The NWS Climate Prediction Center released their new monthly and seasonal outlooks for October, October-December, and January-March. Illinois has an increased chance of having above-normal temperatures for the rest of 2016. That is no surprise since every month in 2016, except May, has been above-normal for Illinois.
According to the NWS, the current ocean/atmosphere conditions in the Pacific reflect so-called ENSO-neutral conditions. This means that we are not in El Niño or La Niña conditions. There is only a 55-60 percent chance of La Niña showing up this fall or winter. And if it does show up, it is likely to be a weak event.
In the NWS forecasts, the term equal chances (EC) is used to identify areas where there is no clear signal of how temperature or precipitation might behave. The other way to look at it is that those are areas without an increased risk of being much above or below normal.

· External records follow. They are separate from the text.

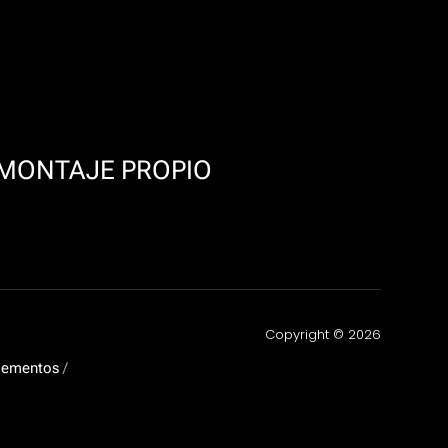
 MONTAJE PROPIO
Copyright © 2026
lementos
/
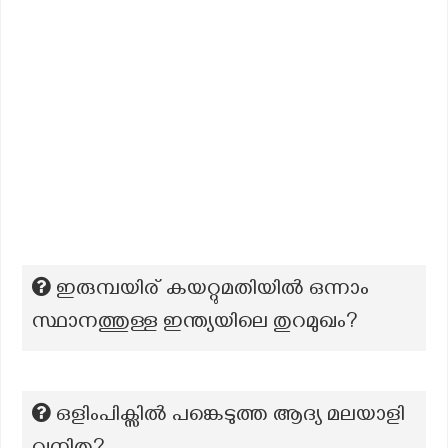
ഇരുമ്പയിര് കയറ്റുമതിയിൽ ഒന്നാം
സ്ഥാനത്തുള്ള ഇന്ത്യയിലെ തുറമുഖം?
ഒളിംപിക്സില്‍ പങ്കെടുത്ത ആദ്യ മലയാളി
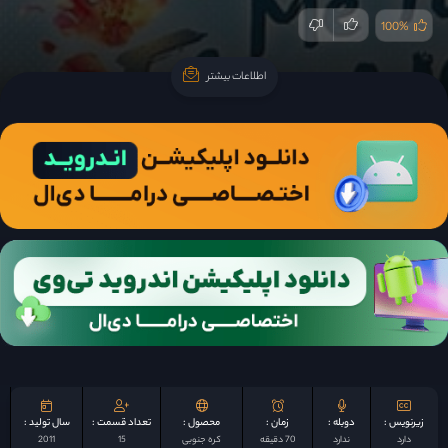
100%
اطلاعات بیشتر
اطلاعات بیشتر
زیرنویس :
دوبله :
زمان :
محصول :
تعداد قسمت :
سال تولید :
دارد
ندارد
70 دقیقه
کره جنوبی
15
2011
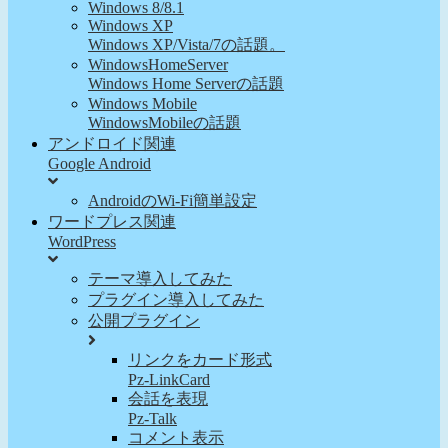
Windows 8/8.1
Windows XP
Windows XP/Vista/7の話題。
WindowsHomeServer
Windows Home Serverの話題
Windows Mobile
WindowsMobileの話題
アンドロイド関連
Google Android
AndroidのWi-Fi簡単設定
ワードプレス関連
WordPress
テーマ導入してみた
プラグイン導入してみた
公開プラグイン
リンクをカード形式
Pz-LinkCard
会話を表現
Pz-Talk
コメント表示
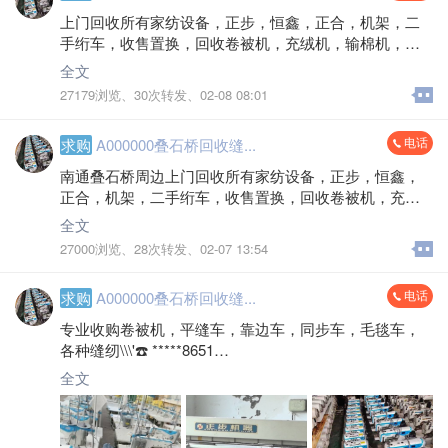
上门回收所有家纺设备，正步，恒鑫，正合，机架，二
手绗车，收售置换，回收卷被机，充绒机，输棉机，收
家纺厂平缝车，各种缝纫设备，诚接大型厂房务，（出
全文
售全新，二手充绒机，上料轮车
27179浏览、
30次转发、
02-08 08:01
全文
电话
求购
A000000叠石桥回收缝...
南通叠石桥周边上门回收所有家纺设备，正步，恒鑫，
正合，机架，二手绗车，收售置换，回收卷被机，充绒
机，输棉机，收家纺厂平缝车，各种缝纫设备，诚接大
全文
型厂房报废的二手的机器，清厂物资，等设备回收业
27000浏览、
28次转发、
02-07 13:54
务，（出售全新，二手充绒机，上料机，卷被机，平缝
车等家纺设备，收售空调，电瓶三轮车）
电话
求购
A000000叠石桥回收缝...
4 天前
专业收购卷被机，平缝车，靠边车，同步车，毛毯车，
各种缝纫\\\'☎️ *****8651
全文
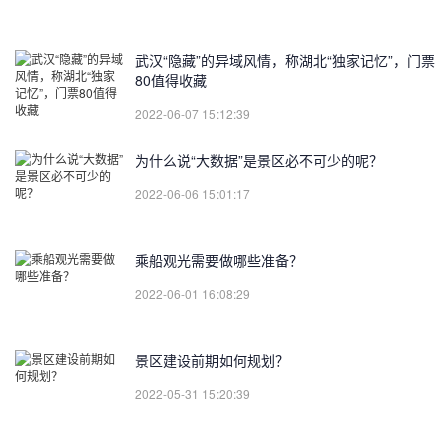
武汉“隐藏”的异域风情，称湖北“独家记忆”，门票
80值得收藏
2022-06-07 15:12:39
为什么说“大数据”是景区必不可少的呢？
2022-06-06 15:01:17
乘船观光需要做哪些准备？
2022-06-01 16:08:29
景区建设前期如何规划？
2022-05-31 15:20:39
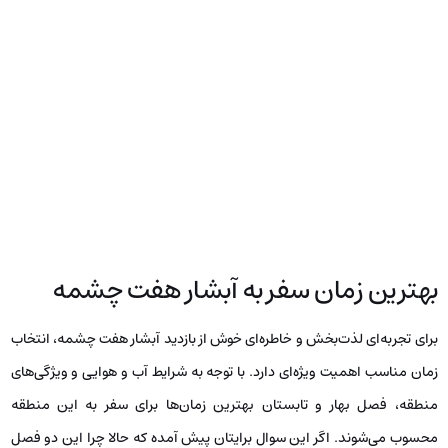
بهترین زمان سفر به آبشار هفت چشمه
برای تجربه‌ای لذت‌بخش و خاطره‌ای خوش از بازدید آبشار هفت چشمه، انتخاب
زمان مناسب اهمیت ویژه‌ای دارد. با توجه به شرایط آب و هوایی و ویژگی‌های
منطقه، فصل بهار و تابستان بهترین زمان‌ها برای سفر به این منطقه
محسوب می‌شوند. اگر این سوال برایتان پیش آمده که حالا چرا این دو فصل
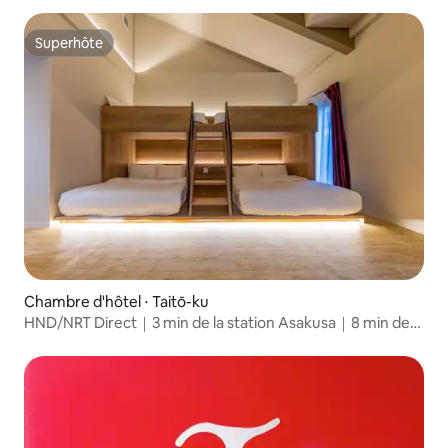
Yamanote, quartier commerçant d'Ikebukuro
Superhôte
Superhôte
Chambre d'hôtel ⋅ Taitō-ku
HND/NRT Direct｜3 min de la station Asakusa｜8 min de
Sensoji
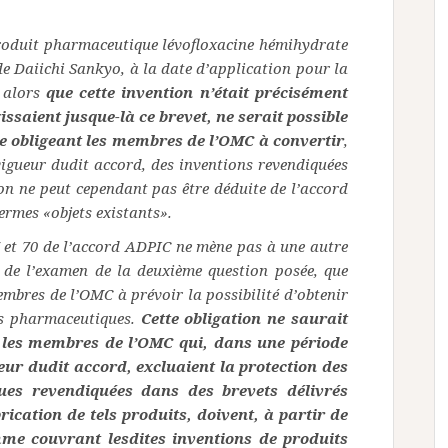
roduit pharmaceutique lévofloxacine hémihydrate
e Daiichi Sankyo, à la date d’application pour la
, alors
que cette invention n’était précisément
issaient jusque-là ce brevet, ne serait possible
me obligeant les membres de l’OMC à convertir
,
 vigueur dudit accord, des inventions revendiquées
ion ne peut cependant pas être déduite de l’accord
ermes «objets existants».
 et 70 de l’accord ADPIC ne mène pas à une autre
rt de l’examen de la deuxième question posée, que
embres de l’OMC à prévoir la possibilité d’obtenir
ts pharmaceutiques.
Cette obligation ne saurait
e les membres de l’OMC qui, dans une période
ueur dudit accord, excluaient la protection des
ues revendiquées dans des brevets délivrés
ication de tels produits, doivent, à partir de
mme couvrant lesdites inventions de produits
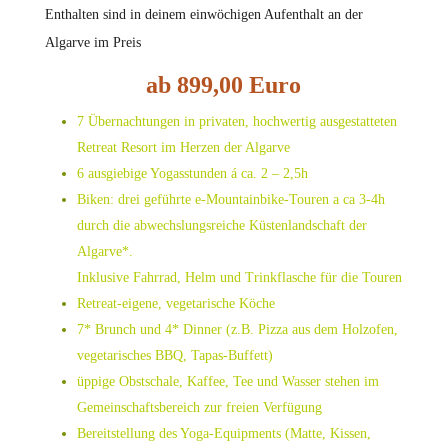
Enthalten sind in deinem einwöchigen Aufenthalt an der
Algarve im Preis
ab 899,00 Euro
7 Übernachtungen in privaten, hochwertig ausgestatteten
Retreat Resort im Herzen der Algarve
6 ausgiebige Yogasstunden á ca. 2 – 2,5h
Biken: drei geführte e-Mountainbike-Touren a ca 3-4h
durch die abwechslungsreiche Küstenlandschaft der
Algarve*.
Inklusive Fahrrad, Helm und Trinkflasche für die Touren
Retreat-eigene, vegetarische Köche
7* Brunch und 4* Dinner (z.B. Pizza aus dem Holzofen,
vegetarisches BBQ, Tapas-Buffett)
üppige Obstschale, Kaffee, Tee und Wasser stehen im
Gemeinschaftsbereich zur freien Verfügung
Bereitstellung des Yoga-Equipments (Matte, Kissen,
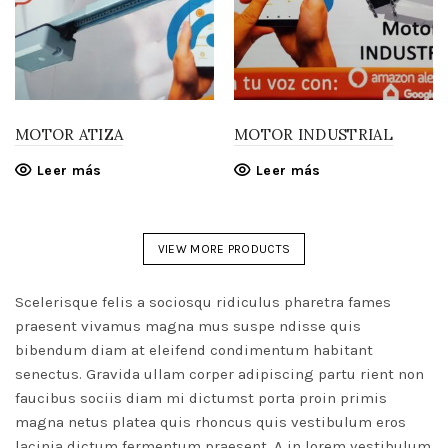
MOTOR ATIZA
MOTOR INDUSTRIAL
Leer más
Leer más
VIEW MORE PRODUCTS
Scelerisque felis a sociosqu ridiculus pharetra fames
praesent vivamus magna mus suspe ndisse quis
bibendum diam at eleifend condimentum habitant
senectus. Gravida ullam corper adipiscing partu rient non
faucibus sociis diam mi dictumst porta proin primis
magna netus platea quis rhoncus quis vestibulum eros
lacinia dictum fermentum praesent. A in lorem vestibulum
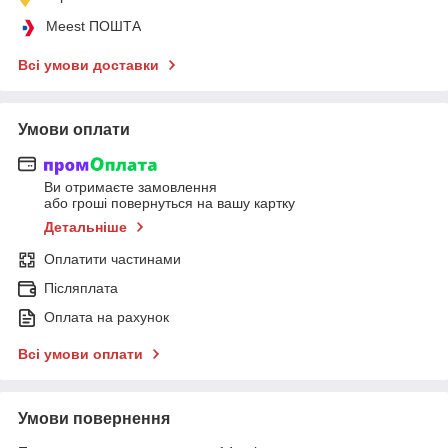
Meest ПОШТА
Всі умови доставки
Умови оплати
Ви отримаєте замовлення
або гроші повернуться на вашу картку
Детальніше
Оплатити частинами
Післяплата
Оплата на рахунок
Всі умови оплати
Умови повернення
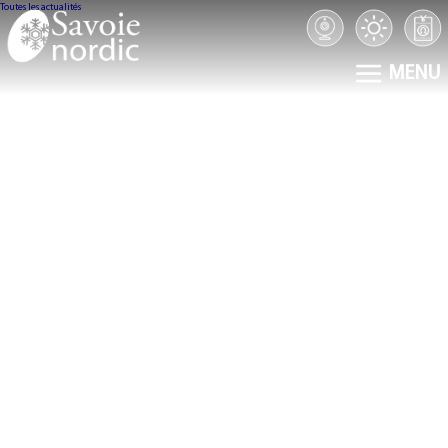
Toutes les actualités
MENU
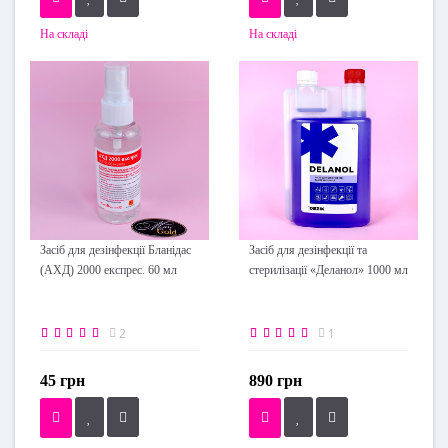
На складі
На складі
Засіб для дезінфекції Бланідас
Засіб для дезінфекції та
(АХД) 2000 експрес. 60 мл
стерилізації «Деланол» 1000 мл
2
1
45 грн
890 грн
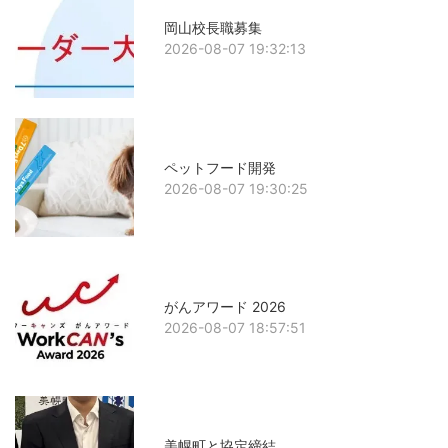
岡山校長職募集
2026-08-07 19:32:13
ペットフード開発
2026-08-07 19:30:25
がんアワード 2026
2026-08-07 18:57:51
美幌町と協定締結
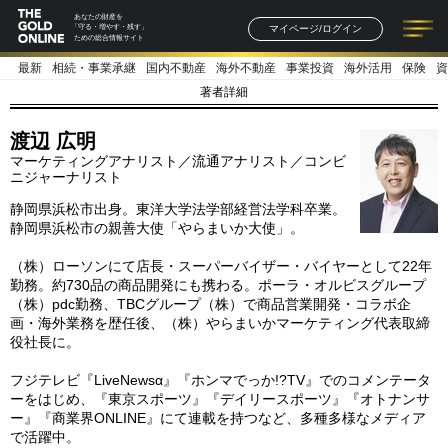
あなたの財産を
マイページ/ログイン
「守る・増やす・残す」
ための総合情報サイト
最新
相続・事業承継
国内不動産
海外不動産
事業投資
海外活用
保険
資
記事一覧
連載一覧
著者一覧
書籍一覧
セミナー情報
お知らせ
著者詳細
渡辺 広明
マーケティングアナリスト／流通アナリスト／コンビ
ニジャーナリスト
静岡県浜松市出身。東洋大学法学部経営法学科卒業。
静岡県浜松市の親善大使「やらまいか大使」。
（株）ローソンにて店長・スーパーバイザー・バイヤーとして22年
勤務。約730品の商品開発にも携わる。ポーラ・オルビスグループ
（株）pdc勤務、TBCグループ（株）で商品営業開発・コラボ企
画・海外業務を歴任後、（株）やらまいかマーケティング代表取締
役社長に。
フジテレビ『LiveNewsα』『ホンマでっか!?TV』でのコメンテータ
ーをはじめ、『東京スポーツ』『デイリースポーツ』『オトナンサ
ー』『商業界ONLINE』にて連載を持つなど、多種多様なメディア
で活躍中。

For October, Illinois has an increased chance of above-normal temperatures. Western Illinois has an increased chance of above-normal precipitation. The rest of the state has equal chances (EC) of above, below, and near-normal precipitation. Click to enlarge.
For October-December, Illinois has an increased chance of above-normal temperatures. Illinois has equal chances (EC) of above, below, and near-normal precipitation.
January – March
For January-March, Illinois has equal chances of above, below, or near-normal temperatures and precipitation. There is an area with an increased chance of above-normal precipitation centered on Michigan that just touches northeast Illinois. However, I don’t give much credence to areas right on the edge of a particular zone.